New York Judge Rules Indian Point Nuclear Power Plant Does Not Meet Clean Water Act Standards

On Friday, April 2, a New York judge ruled that the Indian Point nuclear power plant is in violation of the Clean Water Act because of 1) the number of fish and other aquatic organisms killed by the plant’s cooling system and 2) the amount of water consumed.  According to an article on CNN’s website, the plant kills almost 1 billion aquatic organisms every year.  Some of these organisms include some endangered species such as the shortnose sturgeon.  Entergy is the parent company of the nuclear plant.  On their website for the plant, Entergy claims that “the relatively small number of larvae and eggs that enter the plant have no impact on the Hudson River’s overall fish population.”  This claim is supposedly supported by studies.  However, even if the quantity of fish and aquatic organisms being killed by the plant does not have a major effect on the total population in the Hudson, classifying a billion of anything as a “relatively small number” seems highly questionable.  Indian Point has made substantial contributions to several different groups that work to protect fish.  These organizations seem primarily focused on research.  About $100 million were spent by Enetergy on new equipment and methods of protecting fish.  The company has also made numerous contributions to governmental organizations that deal with conservation in the Hudson River.

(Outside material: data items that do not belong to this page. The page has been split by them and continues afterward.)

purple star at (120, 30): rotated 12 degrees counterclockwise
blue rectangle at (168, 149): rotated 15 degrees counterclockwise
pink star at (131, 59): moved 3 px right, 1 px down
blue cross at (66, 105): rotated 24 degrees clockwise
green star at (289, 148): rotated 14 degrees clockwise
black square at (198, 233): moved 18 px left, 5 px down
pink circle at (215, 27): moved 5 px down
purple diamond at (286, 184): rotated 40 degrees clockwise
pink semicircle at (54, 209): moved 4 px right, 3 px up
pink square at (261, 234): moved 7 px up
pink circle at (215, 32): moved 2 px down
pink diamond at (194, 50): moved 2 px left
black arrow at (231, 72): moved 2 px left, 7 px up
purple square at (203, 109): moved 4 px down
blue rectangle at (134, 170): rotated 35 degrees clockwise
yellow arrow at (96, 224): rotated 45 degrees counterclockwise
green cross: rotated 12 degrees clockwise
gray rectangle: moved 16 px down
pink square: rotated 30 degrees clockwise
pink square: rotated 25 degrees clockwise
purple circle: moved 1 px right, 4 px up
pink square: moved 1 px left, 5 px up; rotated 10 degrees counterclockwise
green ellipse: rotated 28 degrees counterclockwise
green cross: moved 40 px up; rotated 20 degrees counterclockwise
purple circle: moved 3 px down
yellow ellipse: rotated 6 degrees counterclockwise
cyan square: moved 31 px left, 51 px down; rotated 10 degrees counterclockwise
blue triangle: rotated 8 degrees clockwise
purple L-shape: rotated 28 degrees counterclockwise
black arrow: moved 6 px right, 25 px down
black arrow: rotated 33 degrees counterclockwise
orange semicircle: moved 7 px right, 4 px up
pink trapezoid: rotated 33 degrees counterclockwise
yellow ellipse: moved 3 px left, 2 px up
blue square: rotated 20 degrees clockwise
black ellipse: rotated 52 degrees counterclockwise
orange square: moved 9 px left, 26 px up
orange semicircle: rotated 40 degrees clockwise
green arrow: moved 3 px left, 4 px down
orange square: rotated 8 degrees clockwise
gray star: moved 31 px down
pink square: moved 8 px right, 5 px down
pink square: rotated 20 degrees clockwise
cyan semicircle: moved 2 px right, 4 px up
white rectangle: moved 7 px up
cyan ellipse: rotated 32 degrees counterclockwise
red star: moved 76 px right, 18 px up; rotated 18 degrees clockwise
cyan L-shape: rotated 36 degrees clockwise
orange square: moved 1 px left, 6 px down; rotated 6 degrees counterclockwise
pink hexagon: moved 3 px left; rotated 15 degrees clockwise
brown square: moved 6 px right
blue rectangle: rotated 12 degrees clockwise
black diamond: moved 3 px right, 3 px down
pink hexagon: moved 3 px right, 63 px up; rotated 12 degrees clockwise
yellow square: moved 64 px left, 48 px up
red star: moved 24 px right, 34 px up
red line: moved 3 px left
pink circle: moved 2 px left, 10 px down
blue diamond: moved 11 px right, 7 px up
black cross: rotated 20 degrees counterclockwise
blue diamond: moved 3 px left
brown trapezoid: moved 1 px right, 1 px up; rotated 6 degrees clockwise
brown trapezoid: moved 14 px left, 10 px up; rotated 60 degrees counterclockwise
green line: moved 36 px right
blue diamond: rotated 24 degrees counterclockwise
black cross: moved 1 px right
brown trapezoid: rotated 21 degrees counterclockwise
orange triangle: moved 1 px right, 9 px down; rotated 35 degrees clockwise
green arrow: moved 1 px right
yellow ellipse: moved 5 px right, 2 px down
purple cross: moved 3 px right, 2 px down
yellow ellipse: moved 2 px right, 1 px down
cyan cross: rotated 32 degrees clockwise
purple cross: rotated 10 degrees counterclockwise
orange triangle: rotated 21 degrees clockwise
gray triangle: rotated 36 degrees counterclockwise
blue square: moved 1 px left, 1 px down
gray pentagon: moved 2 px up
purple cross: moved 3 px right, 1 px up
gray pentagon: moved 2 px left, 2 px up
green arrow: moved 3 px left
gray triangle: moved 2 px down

Another problem with the plant is that Indian Point uses an open cooling system that intakes about 2.5 billion gallons of water each day.  The New York Times tells readers that this is two times the total water usage of New York City.  Furthermore, the outflow from the plant is between 20 and 30 degrees warmer than the inflow.  The company says that no studies have shown the temperature difference to have any negative effects on the environment and aquatic species.  The average temperature of the Hudson has varied between 10.55 and 13.06 degrees Celsius, according to a 1994 study. The New York Times did not specify whether the 20 to 30 degree difference was in Celsius or Fahrenheit, but, ether way, this is a substantial increase in temperature over the natural temperature of the river.

Updating the plant poses several problems for the parent company Entergy.  In order to convert the current cooling system to a more modern, closed system, the company would have to spend 1.1 billion dollars.  The New York Times says that the current system was outdated in the 1970’s.  The two reactors were given their original licenses in 1971 and 1976 for reactors 2 and 3.  Reactor 1 was shut down in 1976.  The plant would also have to shut down for about 42 weeks according to the New York Times and CNN.  Since the plant supplies 30% of N.Y.C.’s electricity, the 42 week shutdown could be problematic for both the city and the company.  However, both of these costs seem to be short term costs, especially in comparison to the environmental costs associated with the plant as it operates today.